Given request 1: In the Florida Standards Assessments Q and A, on what date did Governor Scott's Executive Order outline the goals for the new test?
Given request 2: Pick up the Florida Standards Assessments Q and A after its last line and keep going.

Document:
Commissioner’s decision for new Florida Standards Assessments March 17, 2014 Q and A
1. Why are we replacing the FCAT?
With new, more rigorous standards in place to help Florida students succeed, the FCAT 2.0 no longer serves the purpose of measuring student progress and achievement. Commissioner Pam Stewart’s top priority was to choose the best assessment for students, ensuring that the test replacing the FCAT 2.0 in the 2014-15 school year best serves Florida students by accurately measuring education gains and progress. To this end, the following goals were outlined in Governor Scott’s Executive Order on Sept. 23, 2013:
• Provide timely and in-formative reports of results;
• Do not significantly in-crease the overall cost of testing to the state, districts or schools;
• Allow students to test as late in the school year as possible;
• Measure student mastery of the standards taught;
• Provide a basis for comparing Florida performance to that of other states;
• Meet high quality standards for assessment, including reliability and validity for a variety of accountability purposes;
• Provide the flexibility necessary in order for schools and districts to build technology capacity; and,
• Include appropriate accommodations for exceptional students.
2. Why is this important to Floridians?
It is important that each and every child in this state have the opportunity to learn and succeed in college, career and in life. This new method of assessment will allow teachers to emphasize critical thinking, which will provide our students with even greater opportunities to live and learn in Florida. Business growth will continue as Florida graduates show the ability to be the best in the nation, providing a strong work-force in the nation’s most desirable location to live, to work and to learn.
3. What changes will Florida students and teachers see? What are the benefits to students?
The new Florida Standards, adopted by the State Board of Education in February after unprecedented public input and review, will prepare Florida students for success in college, career and in life by emphasizing analytical thinking.
The new test will provide a more authentic assessment of the Florida Standards, because it will include more than multiple choice questions. Students will be asked to create graphs, interact with test content and write and respond in different ways than on traditional tests. New question types will assess students’ higher-order thinking skills in keeping with the higher expectations of the Florida Standards. This summer, students, educators and parents will be able to preview samples of new question types by taking practice tests that will be made available for anyone interested in reviewing them.
4. How does this affect school grades and teacher evaluations?

Dataset extract:

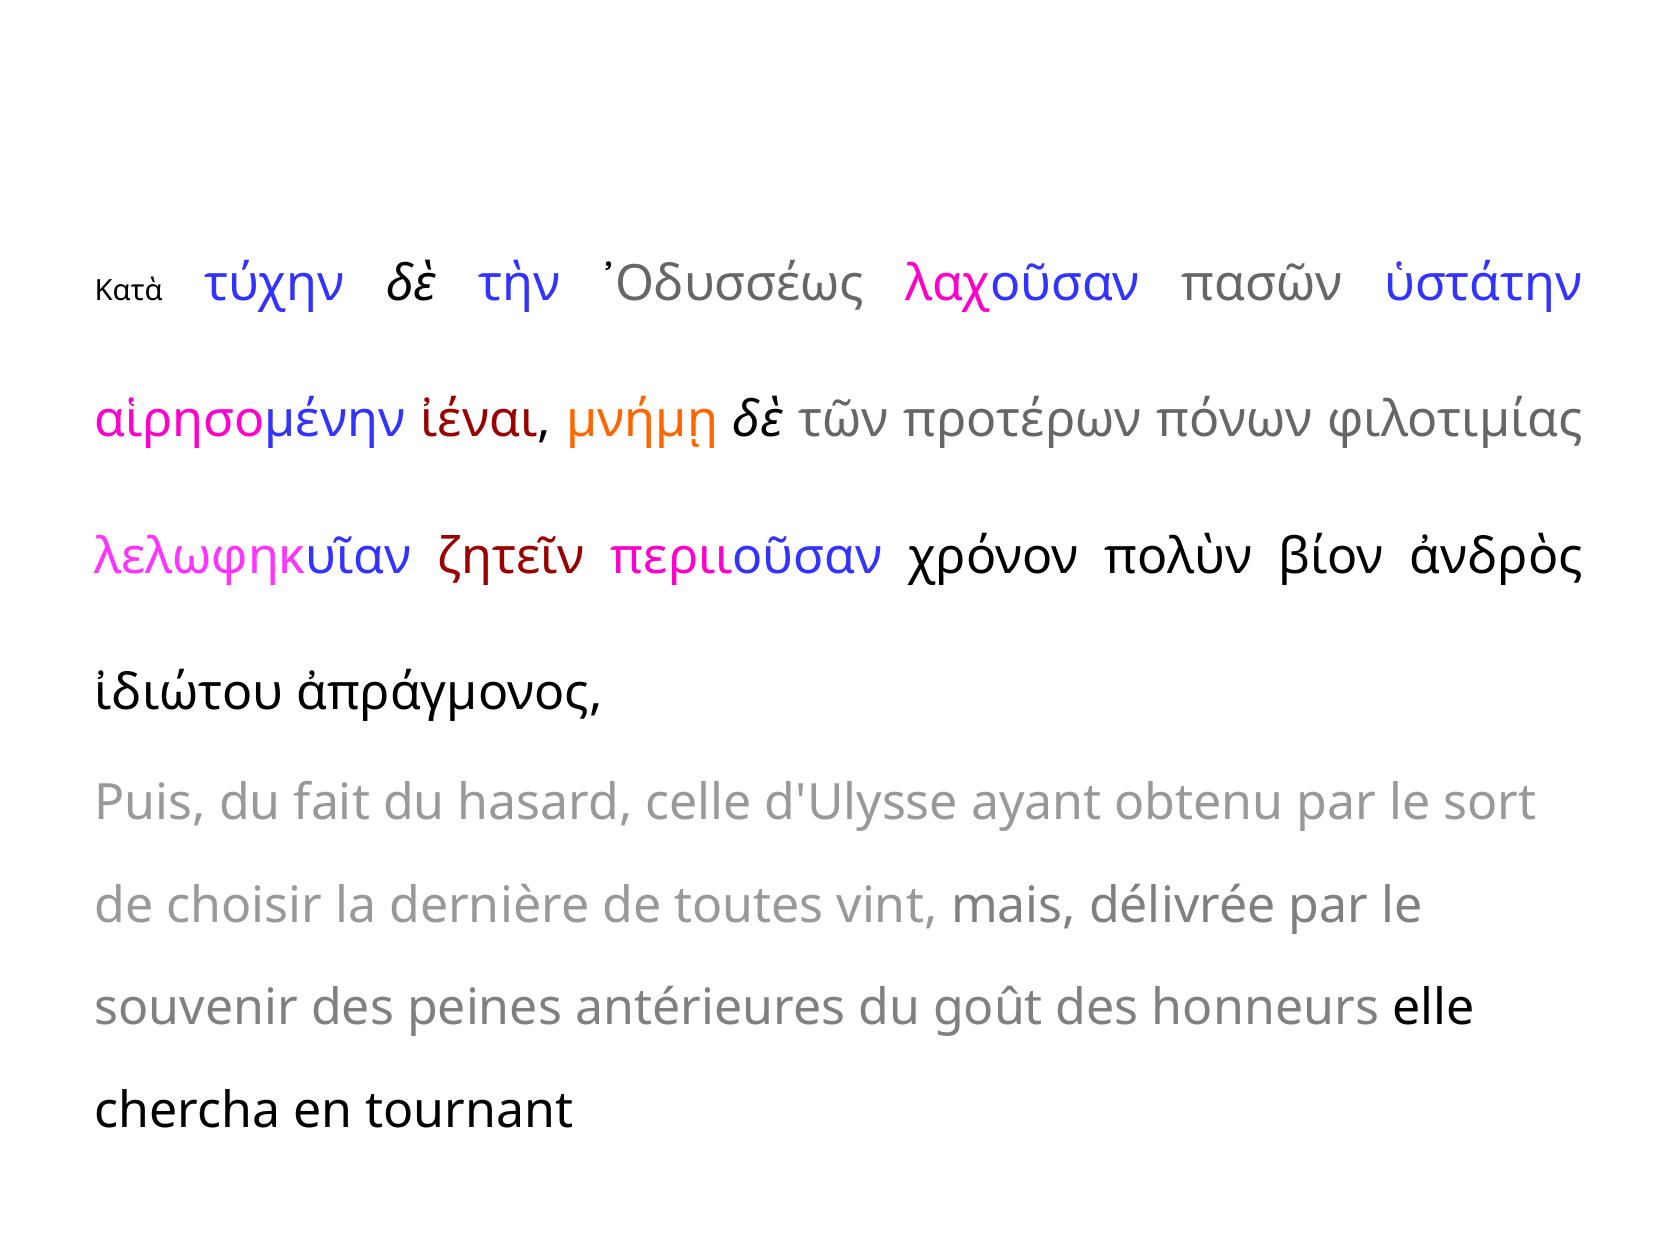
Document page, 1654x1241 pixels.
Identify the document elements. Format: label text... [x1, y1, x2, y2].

Written reply 1: Sept. 23, 2013

Written reply 2:
After the first administration of the Florida Standards Assessments in English language arts (ELA) and Mathematics in spring of 2015, the required standard-setting process will be conducted in the summer of 2015 in order to set performance level expectations, also referred to as “cut scores.” This will provide a new baseline for school grading and other accountability measures which will more accurately reflect student performance on the new standards and assessments. This baseline, informational approach in the first year provides parents, schools, districts and all Floridians with a clear understanding of a student’s and a School’s starting point on the new, more rigorous standards and assessments. During the 2014-15 school year, each school district will continue to set its own performance standards for teachers using data from the new assessment, to ensure continuity with the 2013-14 evaluations within each district.
5. Will students be required to pass the new assessments in order to meet promotion and graduation requirements?
The guidelines for promotion and graduation will remain largely the same. Students entering third grade in 2014-2015, who have only been taught using the Florida Standards since kindergarten, will be required to achieve a certain score on the third grade ELA assessment in order to meet promotion requirements. The score will be determined in the spring, ensuring that students are appropriately identified for retention or promotion. Students not meeting these criterias may still meet promotion requirements through any one of six good cause exemptions. None of that has changed. Students entering 10th grade and/ or taking Algebra 1 in 2014-2015 will be required to achieve a certain score on the respective 10th grade ELA test and the Algebra 1 assessment in order to meet graduation requirements. These students will continue to have the opportunity for retakes that all students have had before. Students who need to retake an assessment based on an FCAT 2.0 score will be able to retake the FCAT 2.0.
6. Will the new assessment have been field tested prior to 2014-15?
Yes. The test questions that Florida students will see beginning in spring of 2015 will have been through all of the rigorous review processes currently used in large-scale assessment development. The questions will have been field tested and will have been reviewed for statistical quality prior to placement on the test. Florida educators and department staff will be closely involved in all test development activities, throughout the entire process from development to administration, to ensure that test questions meet Florida’s quality standards, reflect community expectations and are free of any type of bias.
7. Why was the American Institutes for Research (AIR) selected?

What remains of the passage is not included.